What We’re Reading

Reading on the Orinoco rather than the AmazonLast week I said that “What We’re Reading” was going to take a break for Black Friday. But have you seen how crowded the stores are? (You could shop on-line, of course, and—ahem—take a moment to benefit NCSE by shopping at AmazonSmile. Unlike these fellows, who are reading on a different South American river: the Orinoco.) Anyhow, NCSE found a lot of interesting articles this week. Here are a few of them. Feel free to share articles that crossed your screen in the comment section, or e-mail us directly during the week with things that caught your eye. We’ll add the best to our weekly posts.

  • Iowa’s Climate-Change Wisdom, The New York Times, November 20, 2015 — In his op-ed column, Jeff Biggers explains, “A new climate narrative is emerging among farmers in the American heartland that transcends a lot of the old story lines of denial and cynicism, and offers an updated tale of climate hope.”
  • Inside the Bizarre Genome of the World’s Toughest Animal, The Atlantic, November 23, 2015 — Everybody loves tardigrades, right? But maybe they should be renamed chimeras. Ed Yong reports on a new study that shows that “foreign genes make up 17.5 percent of the tardigrade’s genome.”
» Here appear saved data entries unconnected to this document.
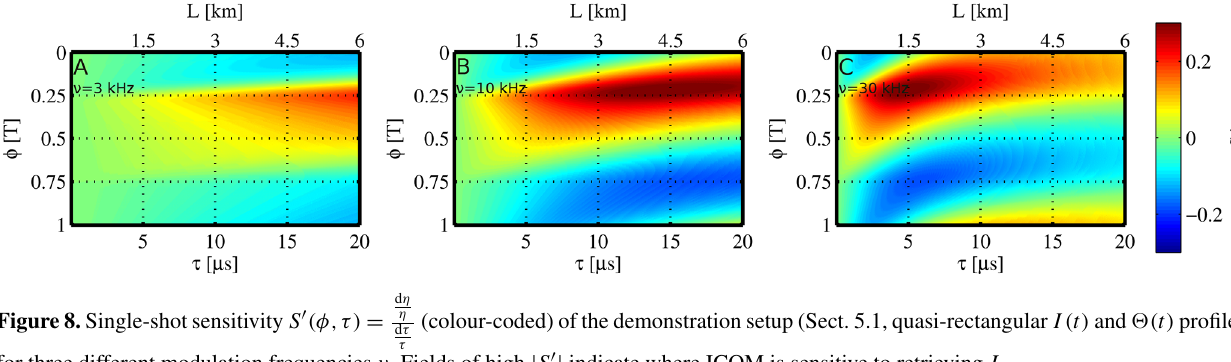
d η η (colour-coded) of the demonstration setup (Sect. 5.1, quasi-rectangular I(t) and (cid:50)(t) profile), d τ τ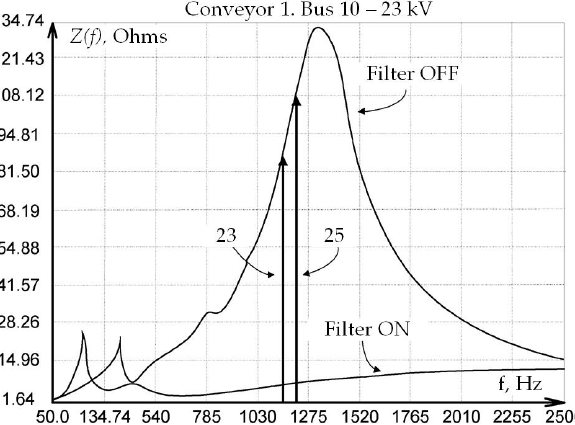
Figure 19. The frequency response of the Los Pelambres mine grid relative to Bus 10.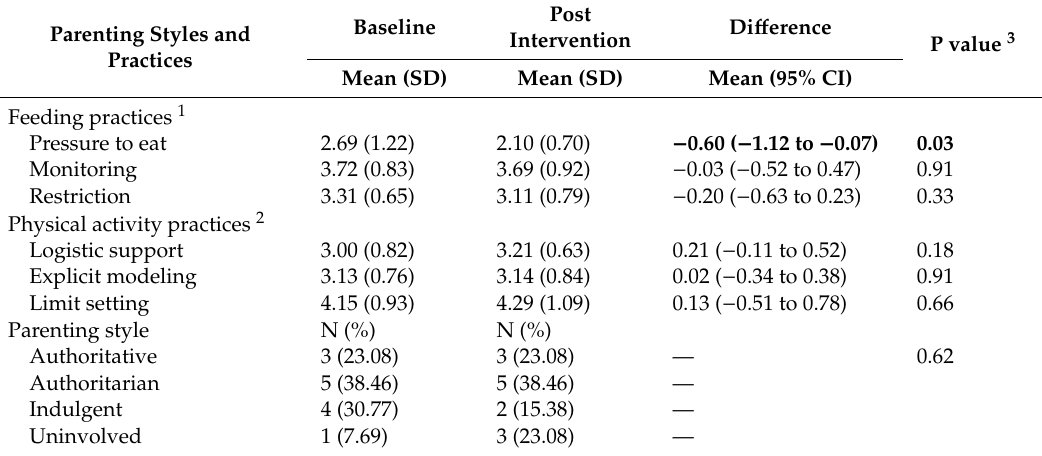
Table 3. Changes in parenting style and practices in nutrition and physical activity in parents of pediatric patients of acute lymphoblastic leukemia (ALL), the Healthy Eating and Active Living (HEAL) pilot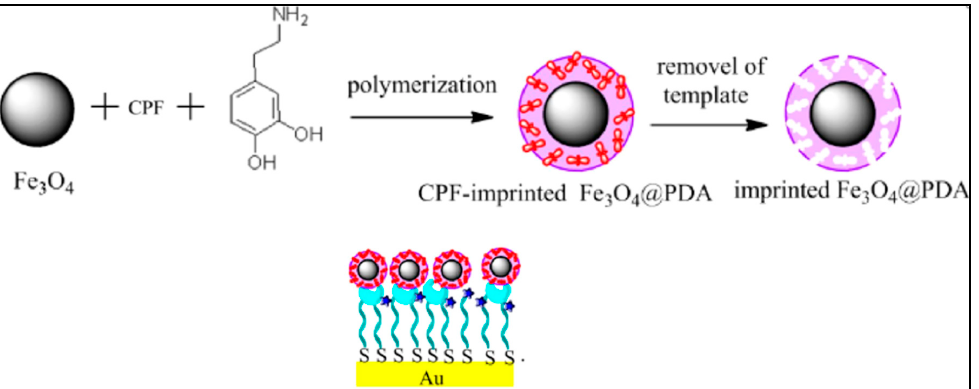
Figure 3. ( Top ) Schematic imprinted magnetic nanoparticle synthesis. ( Bottom ) Representation of imprinted nanoparticles attached to thiol ligands on a gold surface for sensing. Reprinted with per- mission from the reference [36]. Copyright 2019 American Chemical Society.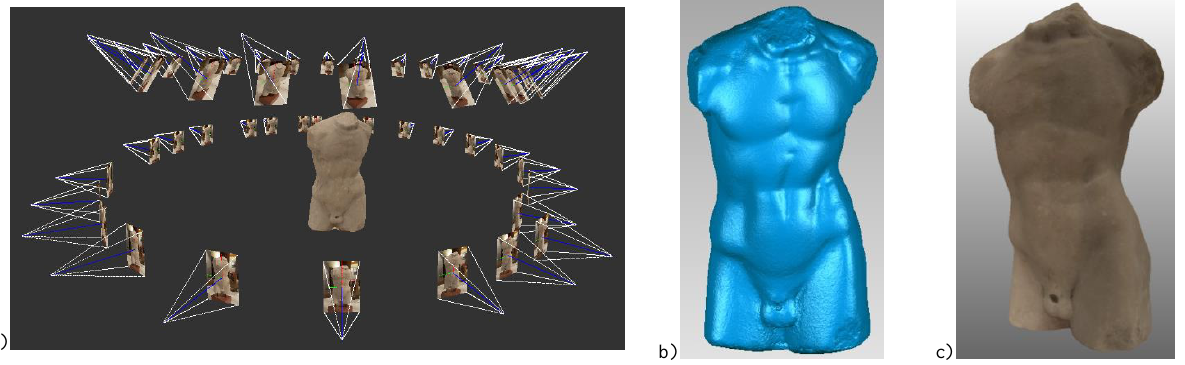
Figure 3: Imaging network for the marble torso (a). Mesh (b) and textured 3D model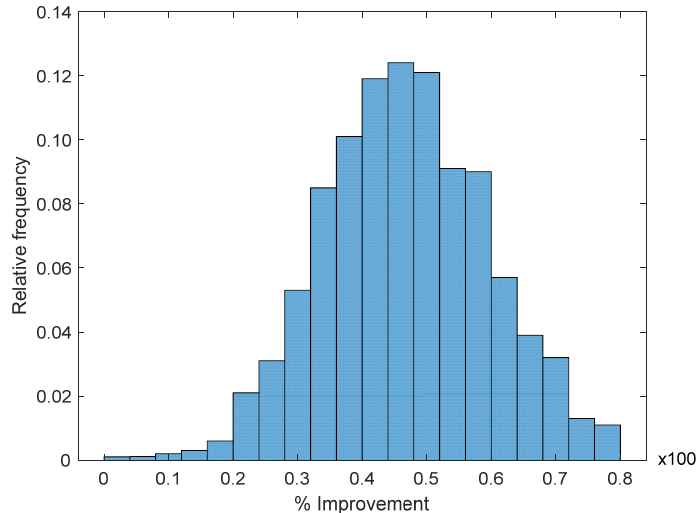
12 of 16 Figure 6. Normalized mean squared error ε / r max vs. exponentially distributed distance error with parameter λ , considering four ANs, single and mean recursive localization and r max = 10 m. In Figure 7, we present the histogram of the improvement percentage ρ , obtained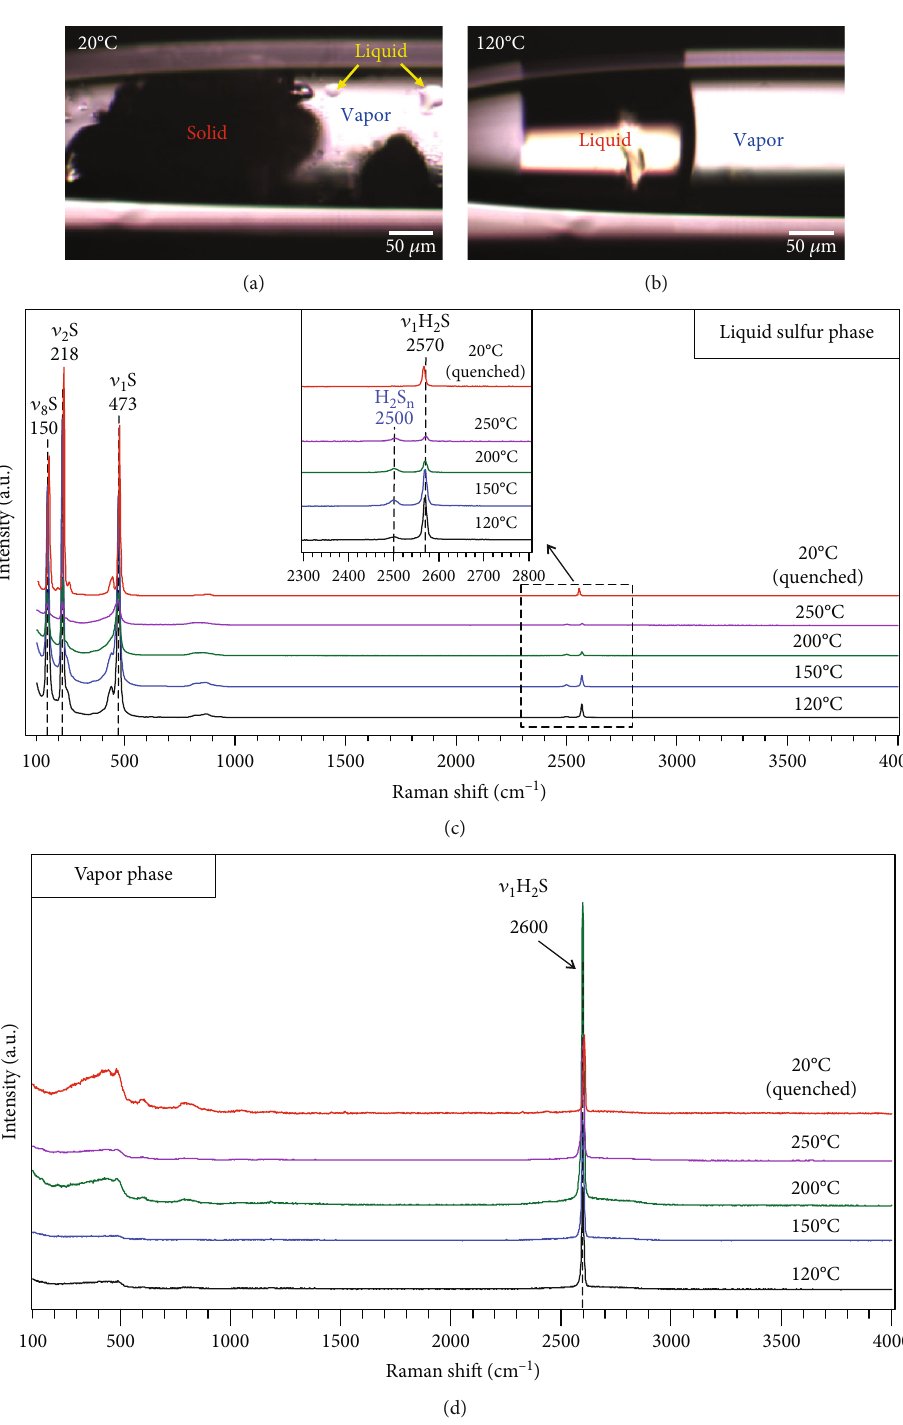
S system at 20 – 250 ° C. (a) Solid S, liquid H 2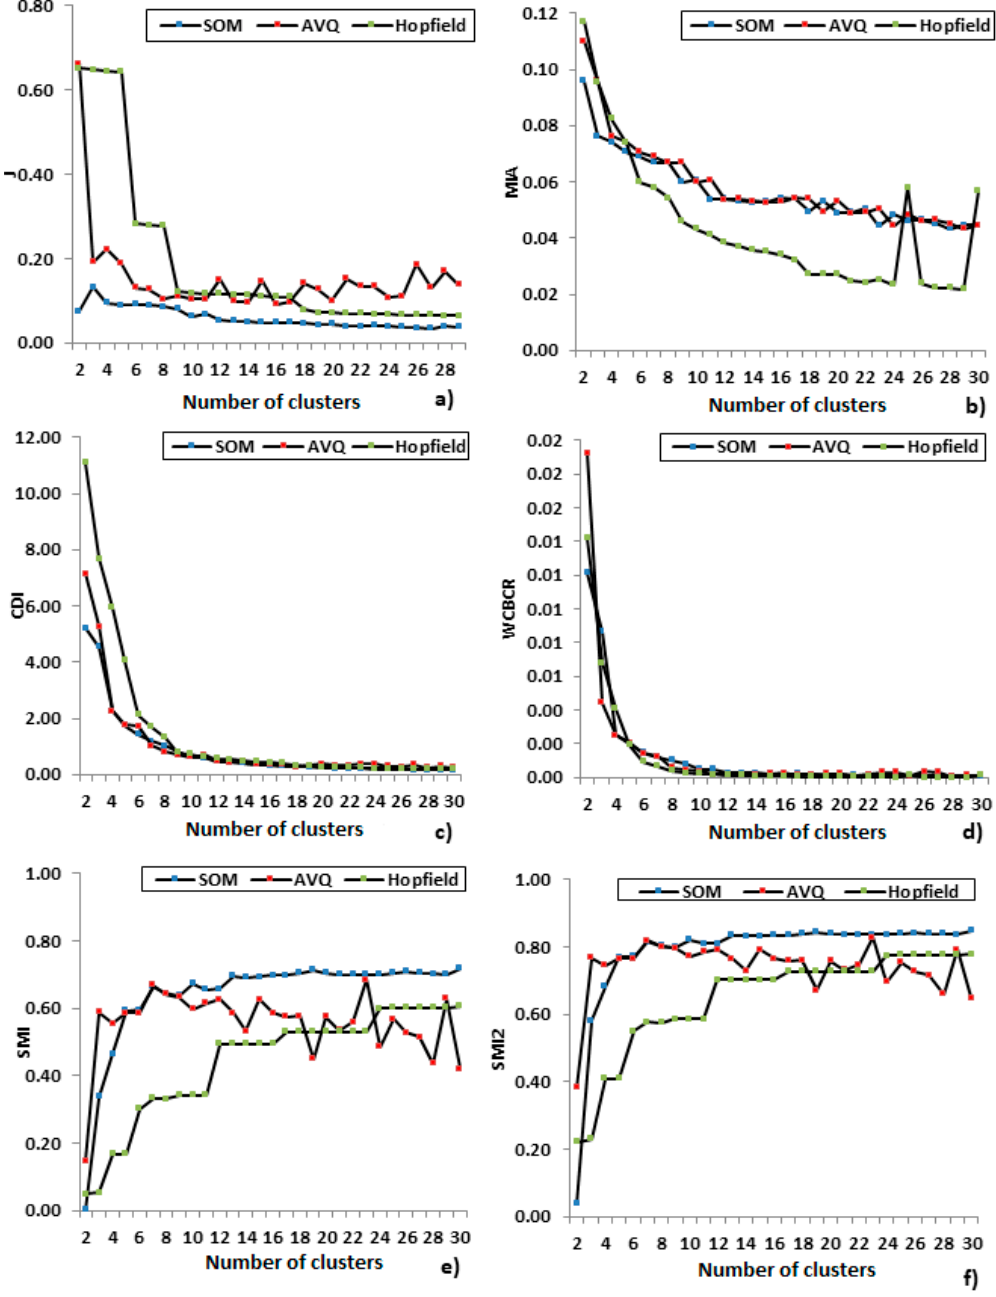
Figure 7. Comparison of the neural network-based algorithms using: ( a ) J, ( b ) MIA, ( c ) CDI, ( d ) WCBCR, ( e ) SMI, ( f ) SMI2.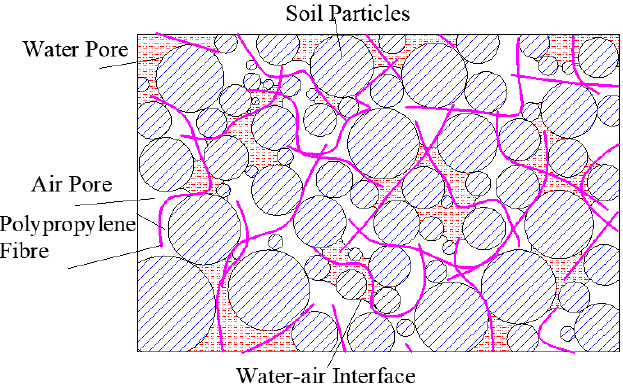
Figure 7. Schematic diagram of microstructure for fiber reinforced soil specimen.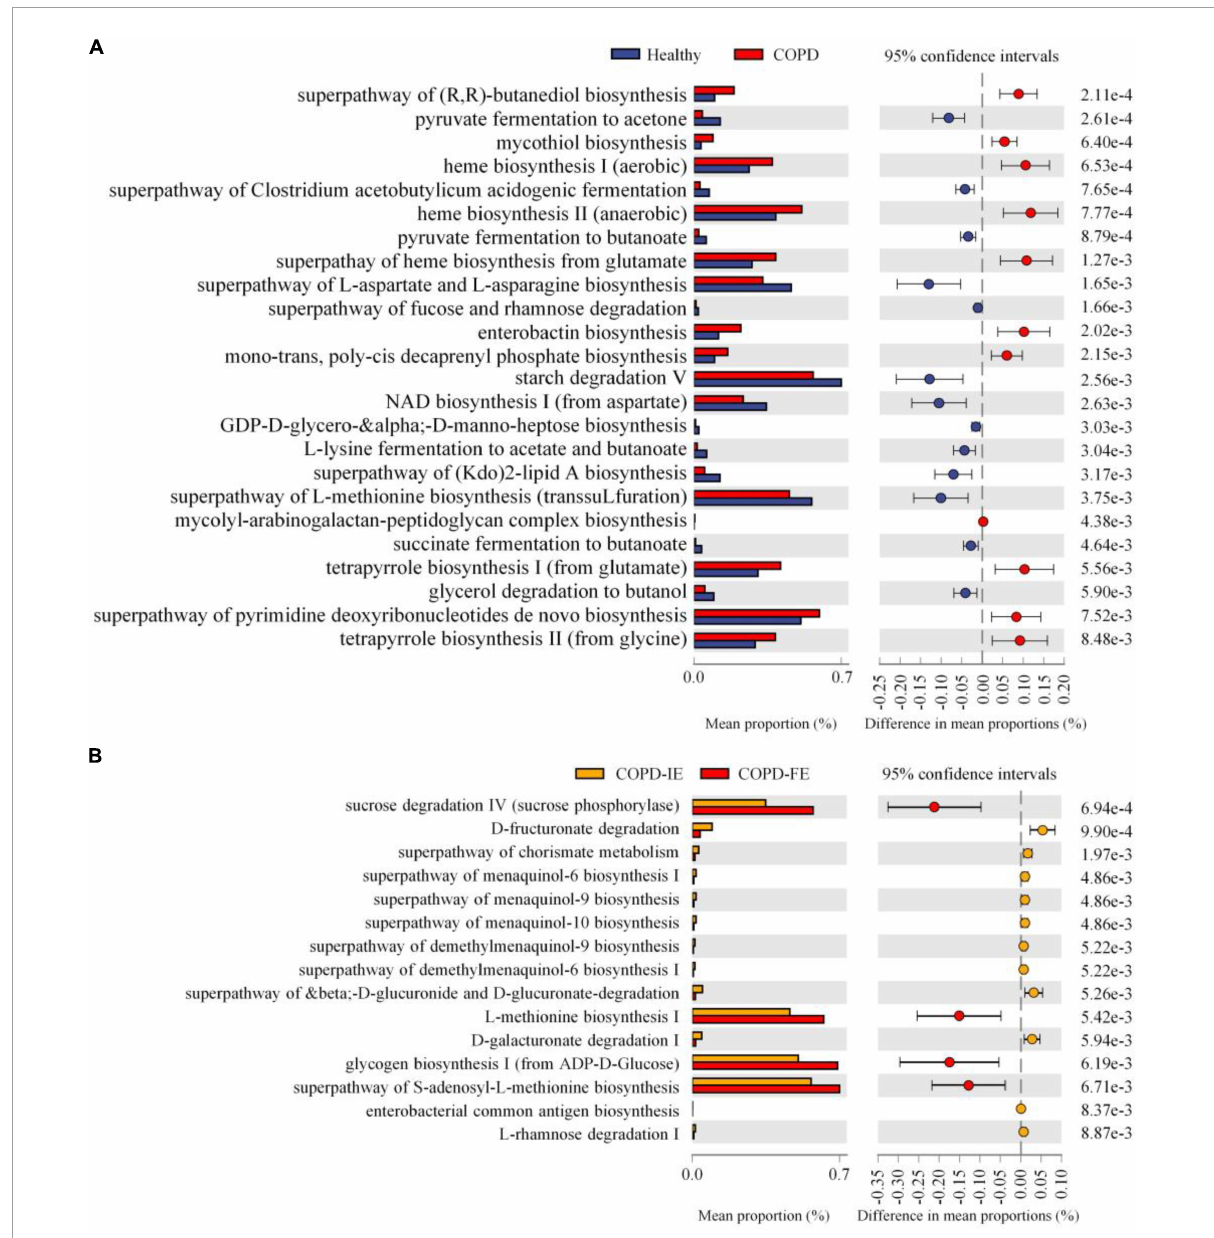
FIGURE7 Function prediction of sputum microbiome by PICRUSt2. Based on predicted EC numbers and pathways, (A) 11 predicted microbial functions were remarkably increased, while 13 functions were remarkably decreased in chronic obstructive pulmonary disease (COPD) compared with healthy controls. (B) Four predicted microbial functions were remarkably increased, while 11 functions were remarkably decreased in COPD with frequent exacerbations (COPD-FE) compared with COPD with infrequent exacerbations (COPD-IE). [Welch’s t -test (two-sided): p <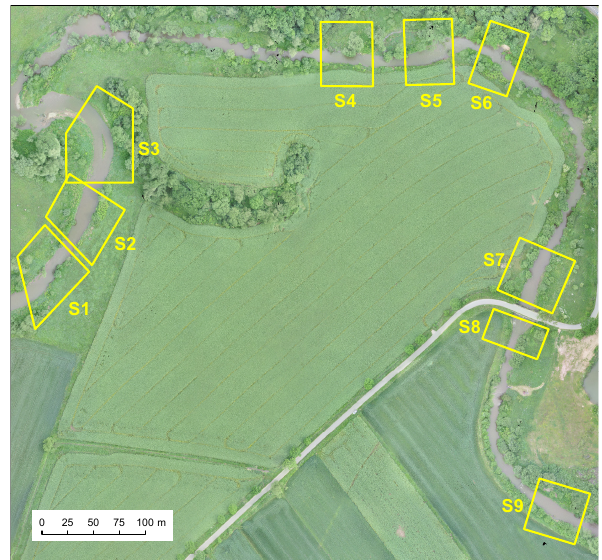
Figure 3. Study sites on the ´Scinawka river in Gorzuchów. Numbers in site codes increase in a downstream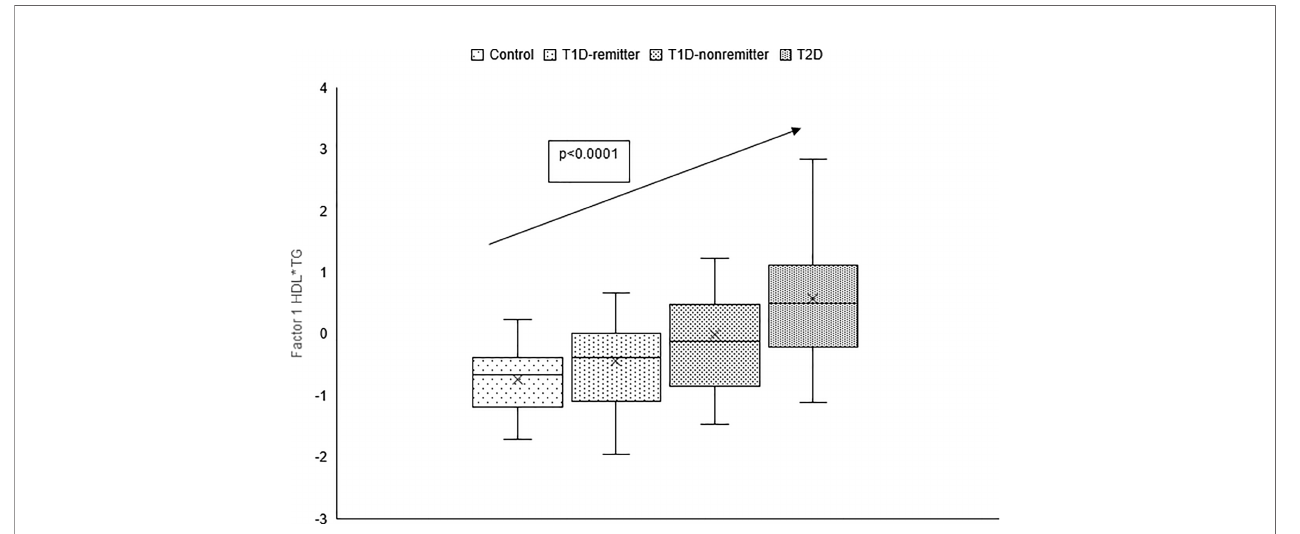
FIGURE 9 | Box plots of the factorial analysis of non-HDL-C, LDL-C, TC, TC/HDL ratio designated as summary factor 1 (TC*LDL) obtained with the factor loading threshold of ≥ 0.45 in 203 adults. Factor 1 explained 90% of the variance in the original lipid parameters with a linear increase in mean composite scores from controls, remitters, non-remitters, and subjects with type 2 diabetes (p=0.0042) (5).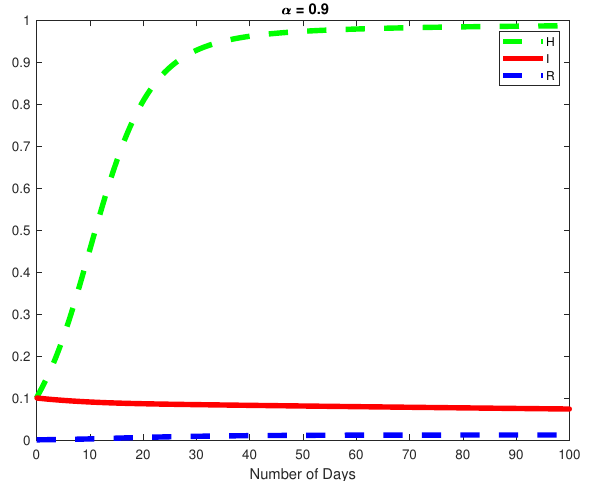
Figure 9. The dynamics of the Healthy ( H ) and Infected ( I ) Hepatocyte and the Immune resonse cytotoxic cells ( R ) for α = 0.7.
  • Adapting to -70 Degrees in Siberia: A Tale of Yakutian Horses, Science Daily, November 23, 2015 — A new speed record for mammals? It took less than eight hundred years for Yakutian horses to adapt to the frigid conditions of eastern Siberia, according to a forthcoming paper. (Hat tip to The Whole Truth for the link.)
  • Unique Watercolour of Darwin on HMS Beagle Tipped to Fetch Upwards of £50,000 At Auction, The Guardian, November 25, 2015 — “The watercolour … shows fossils and botanical specimens being hauled aboard for examination by Darwin, who commands the centre of the painting in top hat and tails.”
  • For Humanity’s Sake, Get Over Climate Change Denial, St. Louis Post-Dispatch, November 26, 2015 — “Climate change denial is a sickness with many causes,” opines the editorial board of Missouri’s second-largest newspaper. “If the world cannot overcome it and commit to real action, the consequences will be ruinous.”
  • Is This What Tyrannosaurus rex Really Sound[ed] Like? Nerdist, November 27, 2015 — The makers of Saurian, a dinosaur-themed video game in development that “seeks to immerse players in the world of the Hell Creek Formation, 68–66 million years ago,” have been pondering what T. rex sounded like. Brian Switek is impressed.
  • 5 Interactive Ways News Outlets Are Covering Climate Change, journalism.co.uk, November 27, 2015 — It isn’t always easy for journalists to explain the complexities of climate change science and policy to their readers, but interactive features on the web are helpful, explains Mădălina Ciobanu.